GTNP is superb. It is not GNP superb but comparable to ONP. It is the weather and my general mood that provides this bias. It was overcast and drizzling intermittently. Typical Seattle weather. The Tetons, this towering mountain range of several 10K feet mountains which are visible on every postcard, were shrouded by clouds. There were no people. I was not disappointed though. I drove into the park, the lady at the booth greeted me with a very polite smile which I returned and headed towards Jenny Lake. The leaflet had a hike called Inspiration Point which sounded interesting and it was in the Jenny Lake area. At around 6 pm, feeling generally very happy I pulled into the Jenny lake parking lot. The hike was 5 miles round trip and common sense suggested avoiding a two and a half hour walk with moderate elevation gain at nearly sundown on an overcast day after having driven over 400 miles. I took a smaller trail by the lake shore.

Trail

Jenny Lake, named after the wife of a settler dude, is beautiful (I will leave that there as a note to my future self – as an example of poor sentence construction – the settler dude completely takes away from the beauty of the lake).

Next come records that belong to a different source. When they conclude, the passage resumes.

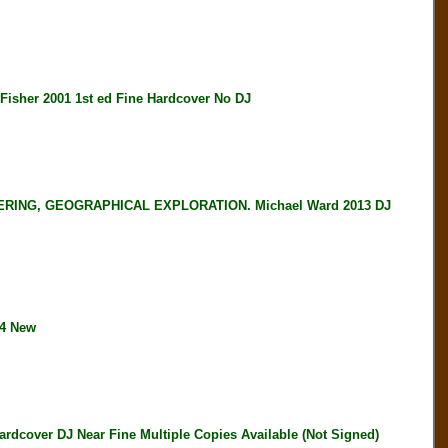
her 2001 1st ed Fine Hardcover No DJ
ING, GEOGRAPHICAL EXPLORATION. Michael Ward 2013 DJ
04 New
over DJ Near Fine Multiple Copies Available (Not Signed)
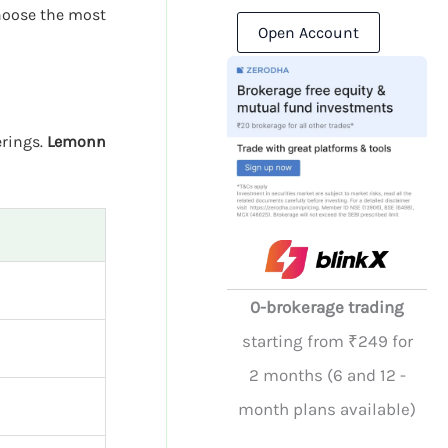
hoose the most
Open Account
erings.
Lemonn
0-brokerage trading
starting from ₹249 for
2 months (6 and 12 -
month plans available)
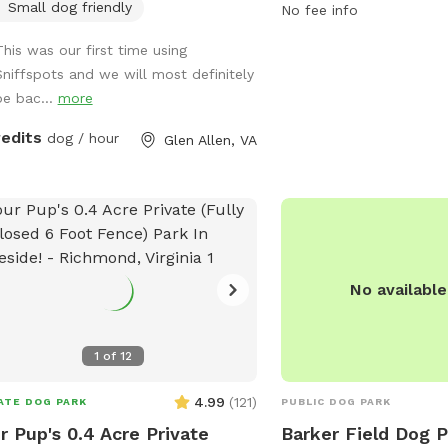
Small dog friendly
provides a convenient a
No fee info
space for owners to soci
This was our first time using
With various amenities 
Sniffspots and we will most definitely
stations, benches, and w
be bac...
more
the park aims to create
and welcoming environm
redits
dog / hour
Glen Allen, VA
dogs and their owners.
No availabl
1
of
12
4.99
(
121
)
ATE DOG PARK
PUBLIC DOG PARK
r Pup's 0.4 Acre Private
Barker Field Dog 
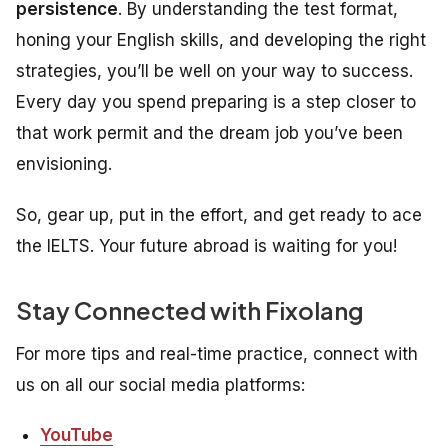
persistence
. By understanding the test format,
honing your English skills, and developing the right
strategies, you’ll be well on your way to success.
Every day you spend preparing is a step closer to
that work permit and the dream job you’ve been
envisioning.
So, gear up, put in the effort, and get ready to ace
the IELTS. Your future abroad is waiting for you!
Stay Connected with Fixolang
For more tips and real-time practice, connect with
us on all our social media platforms:
YouTube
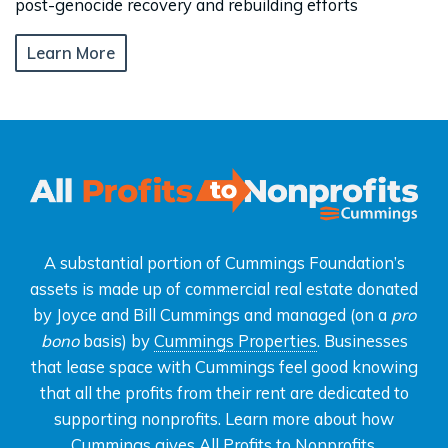
post-genocide recovery and rebuilding efforts
Learn More
A substantial portion of Cummings Foundation’s
assets is made up of commercial real estate donated
by Joyce and Bill Cummings and managed (on a
pro
bono
basis) by
Cummings Properties
. Businesses
that lease space with Cummings feel good knowing
that all the profits from their rent are dedicated to
supporting nonprofits. Learn more about how
Cummings gives
All Profits to Nonprofits
.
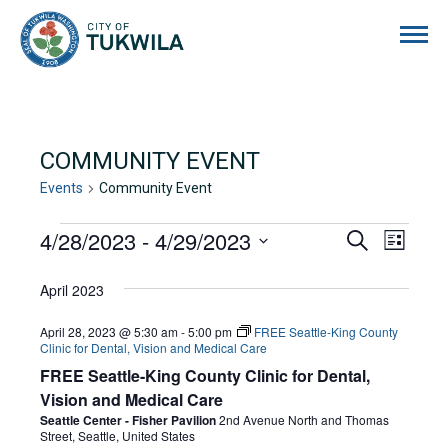
City of Tukwila
COMMUNITY EVENT
Events
Community Event
EVENTS
4/28/2023
 - 
4/29/2023
EVENTS
EVE
Search
List
Select
VIE
SEARCH
date.
April 2023
NAVI
AND
April 28, 2023 @ 5:30 am
-
5:00 pm
FREE Seattle-King County
VIEWS
Clinic for Dental, Vision and Medical Care
FREE Seattle-King County Clinic for Dental,
NAVIGA
Vision and Medical Care
Seattle Center - Fisher Pavilion
2nd Avenue North and Thomas
Street, Seattle, United States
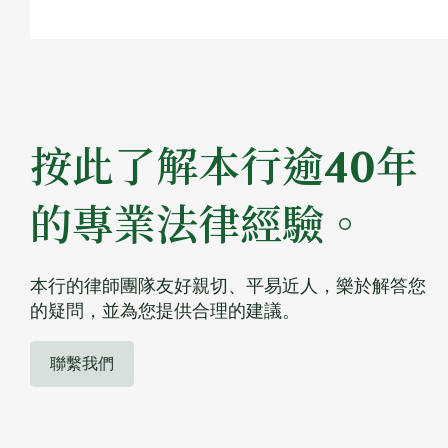
按此了解本行逾40年
的專業法律經驗。
本行的律師團隊友好親切、平易近人，樂於解答您
的疑問，並為您提供合理的建議。
聯繫我們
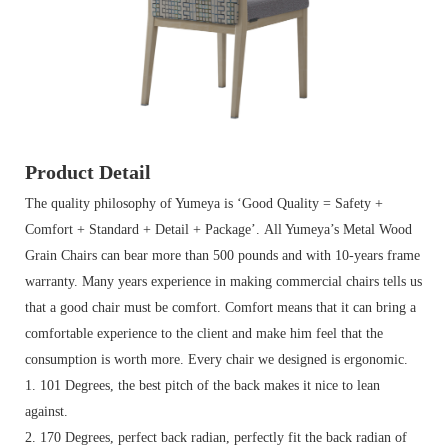
Product Detail
The quality philosophy of Yumeya is ‘Good Quality = Safety +
Comfort + Standard + Detail + Package’. All Yumeya’s Metal Wood
Grain Chairs can bear more than 500 pounds and with 10-years frame
warranty.
Many years experience in making commercial chairs tells us
that a good chair must be comfort. Comfort means that it can bring a
comfortable experience to the client and make him feel that the
consumption is worth more. Every chair we designed is ergonomic.
1. 101 Degrees, the best pitch of the back makes it nice to lean
against.
2. 170 Degrees, perfect back radian, perfectly fit the back radian of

It’s big but not oceanic. It was not deep blue or turquoise but just a very calm peaceful blue-grey. The sun was far too shy for it to shine deep blue. It was very quiet, It was also crystal clear water. Cold. It reminded me of Lake Crescent. I had the lake to myself for a long time. Later on, a kayaker took his kayak into the center of the lake. He did nothing there. Just sat. It was such a moment.

Jenny Lake

—-

Solitude.


The Tetons in the background


A Wyoming rainbow – when I walked back to the car after Jenny Lake.

Part 4: Jackson, WY

Jackson is a small (tourist?) town that borders GTNP on the South. It is expensive. It is also quaint. Again, my opinion is biased, I was in an incredible mood. I might have found it cheesey on another occasion. I stayed at a motel in downtown Jackson and walked down to Pinky G’s Pizza. I had a couple of glasses of liquor while I waited for my pizza. The pizza was decent, do not expect “Bar-Del-Corso” or “Tuttabella” out here. It was warm and had many toppings and was only the second non-subway-non-maggi meal I had had in 7 meals on the trip. This was a day, carpe-diemed.